O último relatório do IPCC define a noção de “risco composto” (compound risk), que vê convergir impactos múltiplos em uma área geográfica específica: “Como a temperatura média do globo pode subir de 2 °C a 4 °C entre os anos 2000 e 2050, há um potencial para grandes modificações nos esquemas de violência interpessoal, conflitos de grupo e instabilidade social no futuro, todos em igual proporção”.17
Metade das guerras daqui até 2030
O pesquisador Marshall B. Burke, da Universidade de Berkeley na Califórnia, e seus coautores antecipam um crescimento dos conflitos armados em 54% entre hoje e 2030. Seu estudo propõe a primeira avaliação em conjunto de impactos da mudança climática sobre as guerras na África subsaariana. Ela revela a relação entre guerra civil, aumento das temperaturas e queda das precipitações extrapolando as projeções medianas de emissões de gases do efeito estufa do IPCC para essas regiões entre 2020 e 2039.18
O afluxo de refugiados às portas da ilha de prosperidade que é a Europa poderia perseverar e se acentuar no decorrer do século XXI. “Há, hoje, tantas pessoas deslocadas no mundo por causa de degradações ambientais quanto por causa de guerras e violência”, avalia François Gemenne, pesquisador do Instituto de Desenvolvimento Sustentável e das Relações Internacionais (Iddri), da França.19 Esses migrantes fogem das guerras que ocorrem longe do Ocidente.

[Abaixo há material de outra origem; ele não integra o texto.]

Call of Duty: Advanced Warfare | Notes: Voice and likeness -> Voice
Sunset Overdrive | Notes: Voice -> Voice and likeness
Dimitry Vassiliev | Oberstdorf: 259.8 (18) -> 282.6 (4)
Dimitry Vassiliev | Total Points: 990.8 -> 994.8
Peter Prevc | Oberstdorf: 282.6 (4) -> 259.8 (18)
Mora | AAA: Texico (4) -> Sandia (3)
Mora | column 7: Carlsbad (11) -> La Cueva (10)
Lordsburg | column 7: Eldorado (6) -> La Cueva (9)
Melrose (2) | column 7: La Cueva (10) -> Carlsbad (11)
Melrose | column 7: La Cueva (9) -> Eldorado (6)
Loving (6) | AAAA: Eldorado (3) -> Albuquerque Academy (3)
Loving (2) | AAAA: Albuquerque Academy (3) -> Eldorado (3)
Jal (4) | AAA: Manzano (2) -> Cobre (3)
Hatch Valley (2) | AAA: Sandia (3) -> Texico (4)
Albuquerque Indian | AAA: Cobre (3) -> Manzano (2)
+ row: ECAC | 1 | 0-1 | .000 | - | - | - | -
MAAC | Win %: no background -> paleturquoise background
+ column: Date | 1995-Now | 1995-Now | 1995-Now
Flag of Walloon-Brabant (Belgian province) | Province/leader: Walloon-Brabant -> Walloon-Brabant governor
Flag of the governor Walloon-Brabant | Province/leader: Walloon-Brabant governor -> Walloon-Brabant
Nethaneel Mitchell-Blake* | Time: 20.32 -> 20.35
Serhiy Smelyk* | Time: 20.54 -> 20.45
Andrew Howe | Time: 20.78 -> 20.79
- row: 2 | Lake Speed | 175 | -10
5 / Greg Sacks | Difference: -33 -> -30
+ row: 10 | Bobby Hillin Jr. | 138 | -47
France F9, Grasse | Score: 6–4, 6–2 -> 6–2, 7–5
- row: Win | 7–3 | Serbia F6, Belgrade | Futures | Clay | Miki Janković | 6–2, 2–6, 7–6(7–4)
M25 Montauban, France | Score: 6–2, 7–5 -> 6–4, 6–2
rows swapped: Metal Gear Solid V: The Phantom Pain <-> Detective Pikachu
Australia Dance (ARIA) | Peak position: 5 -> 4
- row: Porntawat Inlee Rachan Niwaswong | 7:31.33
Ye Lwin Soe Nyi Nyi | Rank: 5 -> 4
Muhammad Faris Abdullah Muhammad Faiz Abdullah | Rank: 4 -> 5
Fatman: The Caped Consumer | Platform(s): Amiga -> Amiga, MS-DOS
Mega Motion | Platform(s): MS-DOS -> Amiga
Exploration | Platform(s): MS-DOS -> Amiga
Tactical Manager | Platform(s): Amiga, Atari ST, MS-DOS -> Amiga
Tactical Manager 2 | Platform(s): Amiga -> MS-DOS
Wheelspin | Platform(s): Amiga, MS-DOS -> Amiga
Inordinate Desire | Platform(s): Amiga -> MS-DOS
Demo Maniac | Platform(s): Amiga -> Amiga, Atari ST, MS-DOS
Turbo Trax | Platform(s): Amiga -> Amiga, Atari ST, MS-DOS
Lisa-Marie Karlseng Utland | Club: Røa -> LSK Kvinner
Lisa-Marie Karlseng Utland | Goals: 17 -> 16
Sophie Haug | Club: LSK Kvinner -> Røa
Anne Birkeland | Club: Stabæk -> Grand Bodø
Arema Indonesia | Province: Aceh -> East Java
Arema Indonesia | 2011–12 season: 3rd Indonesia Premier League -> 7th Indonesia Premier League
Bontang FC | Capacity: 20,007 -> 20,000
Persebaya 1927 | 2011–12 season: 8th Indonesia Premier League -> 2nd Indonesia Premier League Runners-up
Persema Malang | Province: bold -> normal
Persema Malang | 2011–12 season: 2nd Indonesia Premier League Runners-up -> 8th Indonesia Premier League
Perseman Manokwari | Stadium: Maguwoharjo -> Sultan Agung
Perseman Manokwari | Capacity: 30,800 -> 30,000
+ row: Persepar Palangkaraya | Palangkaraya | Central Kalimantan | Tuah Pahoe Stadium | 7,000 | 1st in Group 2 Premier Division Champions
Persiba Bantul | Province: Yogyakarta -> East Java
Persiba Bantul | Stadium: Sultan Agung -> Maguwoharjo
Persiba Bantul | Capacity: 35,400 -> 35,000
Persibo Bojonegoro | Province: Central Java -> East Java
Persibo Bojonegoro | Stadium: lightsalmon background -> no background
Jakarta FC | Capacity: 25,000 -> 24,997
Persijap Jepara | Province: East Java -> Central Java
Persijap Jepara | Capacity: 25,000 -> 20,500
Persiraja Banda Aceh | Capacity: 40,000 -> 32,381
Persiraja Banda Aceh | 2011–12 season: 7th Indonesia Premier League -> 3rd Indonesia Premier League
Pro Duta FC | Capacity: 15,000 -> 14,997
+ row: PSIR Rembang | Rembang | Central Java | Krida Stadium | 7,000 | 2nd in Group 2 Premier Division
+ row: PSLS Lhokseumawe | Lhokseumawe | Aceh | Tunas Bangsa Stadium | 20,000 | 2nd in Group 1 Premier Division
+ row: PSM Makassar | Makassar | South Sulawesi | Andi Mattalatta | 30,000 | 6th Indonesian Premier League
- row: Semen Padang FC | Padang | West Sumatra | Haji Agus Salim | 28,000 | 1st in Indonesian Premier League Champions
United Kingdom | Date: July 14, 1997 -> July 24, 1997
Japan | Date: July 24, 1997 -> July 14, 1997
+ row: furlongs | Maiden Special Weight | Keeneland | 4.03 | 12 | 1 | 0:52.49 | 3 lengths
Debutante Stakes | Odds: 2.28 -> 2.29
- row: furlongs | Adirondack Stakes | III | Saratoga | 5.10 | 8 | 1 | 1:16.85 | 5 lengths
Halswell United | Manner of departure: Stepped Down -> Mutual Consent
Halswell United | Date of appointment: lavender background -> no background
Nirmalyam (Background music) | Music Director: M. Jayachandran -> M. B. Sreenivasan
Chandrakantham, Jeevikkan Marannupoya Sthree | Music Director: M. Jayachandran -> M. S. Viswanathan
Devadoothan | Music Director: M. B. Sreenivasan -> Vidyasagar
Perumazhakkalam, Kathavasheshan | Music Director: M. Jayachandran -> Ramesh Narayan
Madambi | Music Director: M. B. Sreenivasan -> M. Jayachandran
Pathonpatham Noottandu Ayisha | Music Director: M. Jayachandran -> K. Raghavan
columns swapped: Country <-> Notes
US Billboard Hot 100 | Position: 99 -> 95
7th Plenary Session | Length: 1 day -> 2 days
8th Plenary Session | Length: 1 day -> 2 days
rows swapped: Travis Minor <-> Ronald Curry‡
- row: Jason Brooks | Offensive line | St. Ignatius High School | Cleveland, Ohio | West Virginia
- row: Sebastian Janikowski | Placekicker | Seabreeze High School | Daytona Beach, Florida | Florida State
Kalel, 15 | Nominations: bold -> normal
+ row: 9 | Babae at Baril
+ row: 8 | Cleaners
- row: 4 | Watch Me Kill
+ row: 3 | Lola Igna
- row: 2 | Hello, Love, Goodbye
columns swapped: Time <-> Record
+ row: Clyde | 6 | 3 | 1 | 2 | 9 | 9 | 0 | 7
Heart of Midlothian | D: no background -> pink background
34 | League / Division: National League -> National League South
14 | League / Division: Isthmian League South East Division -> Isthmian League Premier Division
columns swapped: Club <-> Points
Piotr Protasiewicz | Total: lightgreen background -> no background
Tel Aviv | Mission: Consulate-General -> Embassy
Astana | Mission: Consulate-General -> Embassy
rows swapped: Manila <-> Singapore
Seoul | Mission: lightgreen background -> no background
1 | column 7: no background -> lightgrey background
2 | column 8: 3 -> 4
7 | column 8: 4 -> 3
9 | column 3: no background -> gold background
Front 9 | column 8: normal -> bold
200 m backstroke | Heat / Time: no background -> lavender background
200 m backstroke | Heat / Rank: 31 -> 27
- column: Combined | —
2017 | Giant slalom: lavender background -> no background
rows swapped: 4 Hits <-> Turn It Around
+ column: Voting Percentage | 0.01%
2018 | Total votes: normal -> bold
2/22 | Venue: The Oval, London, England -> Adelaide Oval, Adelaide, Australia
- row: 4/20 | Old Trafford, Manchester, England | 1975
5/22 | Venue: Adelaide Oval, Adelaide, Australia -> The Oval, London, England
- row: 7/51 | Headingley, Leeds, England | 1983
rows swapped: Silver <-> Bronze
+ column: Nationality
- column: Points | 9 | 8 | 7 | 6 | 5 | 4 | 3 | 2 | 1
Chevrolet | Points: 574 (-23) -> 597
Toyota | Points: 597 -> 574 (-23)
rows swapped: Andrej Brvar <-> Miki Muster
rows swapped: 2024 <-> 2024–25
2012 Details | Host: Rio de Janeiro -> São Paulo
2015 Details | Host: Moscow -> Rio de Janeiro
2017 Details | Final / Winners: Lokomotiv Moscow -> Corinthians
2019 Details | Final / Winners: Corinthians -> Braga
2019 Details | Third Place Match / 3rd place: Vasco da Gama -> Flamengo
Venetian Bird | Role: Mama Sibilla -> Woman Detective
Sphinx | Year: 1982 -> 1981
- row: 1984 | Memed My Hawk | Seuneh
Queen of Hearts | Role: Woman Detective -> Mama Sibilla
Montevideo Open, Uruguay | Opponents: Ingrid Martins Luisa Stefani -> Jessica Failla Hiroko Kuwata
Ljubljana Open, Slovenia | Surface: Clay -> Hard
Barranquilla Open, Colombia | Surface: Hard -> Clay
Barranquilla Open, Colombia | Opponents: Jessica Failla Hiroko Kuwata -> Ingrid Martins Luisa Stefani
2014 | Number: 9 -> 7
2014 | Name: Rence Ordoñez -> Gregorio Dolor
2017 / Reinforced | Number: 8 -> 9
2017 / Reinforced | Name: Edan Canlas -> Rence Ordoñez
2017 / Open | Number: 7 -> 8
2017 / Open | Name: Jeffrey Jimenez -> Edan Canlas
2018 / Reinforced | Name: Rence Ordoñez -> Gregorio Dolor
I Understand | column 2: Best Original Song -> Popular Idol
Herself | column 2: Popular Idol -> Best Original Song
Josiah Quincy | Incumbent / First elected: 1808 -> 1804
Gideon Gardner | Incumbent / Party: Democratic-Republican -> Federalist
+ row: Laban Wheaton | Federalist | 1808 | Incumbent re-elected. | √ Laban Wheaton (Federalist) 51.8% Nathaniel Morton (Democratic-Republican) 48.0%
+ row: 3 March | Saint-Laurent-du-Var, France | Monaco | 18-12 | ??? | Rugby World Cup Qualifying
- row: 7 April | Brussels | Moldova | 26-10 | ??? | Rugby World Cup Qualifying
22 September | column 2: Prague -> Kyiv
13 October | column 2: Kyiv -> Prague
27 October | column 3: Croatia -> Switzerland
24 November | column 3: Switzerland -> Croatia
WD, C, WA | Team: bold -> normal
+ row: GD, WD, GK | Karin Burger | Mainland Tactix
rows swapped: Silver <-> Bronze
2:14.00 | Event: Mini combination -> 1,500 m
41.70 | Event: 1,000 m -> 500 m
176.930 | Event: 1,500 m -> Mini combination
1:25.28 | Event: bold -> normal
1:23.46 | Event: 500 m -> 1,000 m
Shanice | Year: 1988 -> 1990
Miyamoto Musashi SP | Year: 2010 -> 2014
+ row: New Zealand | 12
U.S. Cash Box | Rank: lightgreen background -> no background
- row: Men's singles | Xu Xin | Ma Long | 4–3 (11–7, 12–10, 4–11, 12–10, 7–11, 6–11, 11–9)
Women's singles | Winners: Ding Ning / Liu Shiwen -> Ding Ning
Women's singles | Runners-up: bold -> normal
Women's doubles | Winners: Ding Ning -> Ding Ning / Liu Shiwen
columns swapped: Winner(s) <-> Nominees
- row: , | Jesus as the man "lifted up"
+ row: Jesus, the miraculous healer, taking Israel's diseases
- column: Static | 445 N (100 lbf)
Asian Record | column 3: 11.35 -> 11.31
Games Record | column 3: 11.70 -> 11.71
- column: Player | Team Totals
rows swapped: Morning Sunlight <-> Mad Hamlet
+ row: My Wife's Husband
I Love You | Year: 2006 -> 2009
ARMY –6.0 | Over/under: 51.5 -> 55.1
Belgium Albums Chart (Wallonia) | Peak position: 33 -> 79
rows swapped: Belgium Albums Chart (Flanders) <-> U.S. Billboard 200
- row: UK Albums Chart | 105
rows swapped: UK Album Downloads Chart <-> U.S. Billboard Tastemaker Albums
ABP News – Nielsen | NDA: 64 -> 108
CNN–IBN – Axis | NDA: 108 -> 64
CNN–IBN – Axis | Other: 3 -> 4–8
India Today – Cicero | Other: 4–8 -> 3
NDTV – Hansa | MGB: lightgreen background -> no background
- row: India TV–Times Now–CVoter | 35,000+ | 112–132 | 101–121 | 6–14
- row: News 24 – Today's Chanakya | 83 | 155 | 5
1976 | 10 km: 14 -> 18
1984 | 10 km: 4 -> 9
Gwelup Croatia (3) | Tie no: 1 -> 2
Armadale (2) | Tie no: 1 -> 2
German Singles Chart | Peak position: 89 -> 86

Este, a despeito de sua responsabilidade histórica no aquecimento global, reluta em lhes reconhecer um status: “Rejeitar o termo ‘refugiado climático’ equivale a rejeitar o fato de que as mudanças climáticas sejam uma forma de perseguição contra os mais vulneráveis”, completa Gemenne. Estas são as vítimas de um processo de transformação da Terra que é mais poderoso que elas.
Agnès Sinaï é jornalista e coordenador do Atlas do meio ambiente de Le Monde Diplomatique.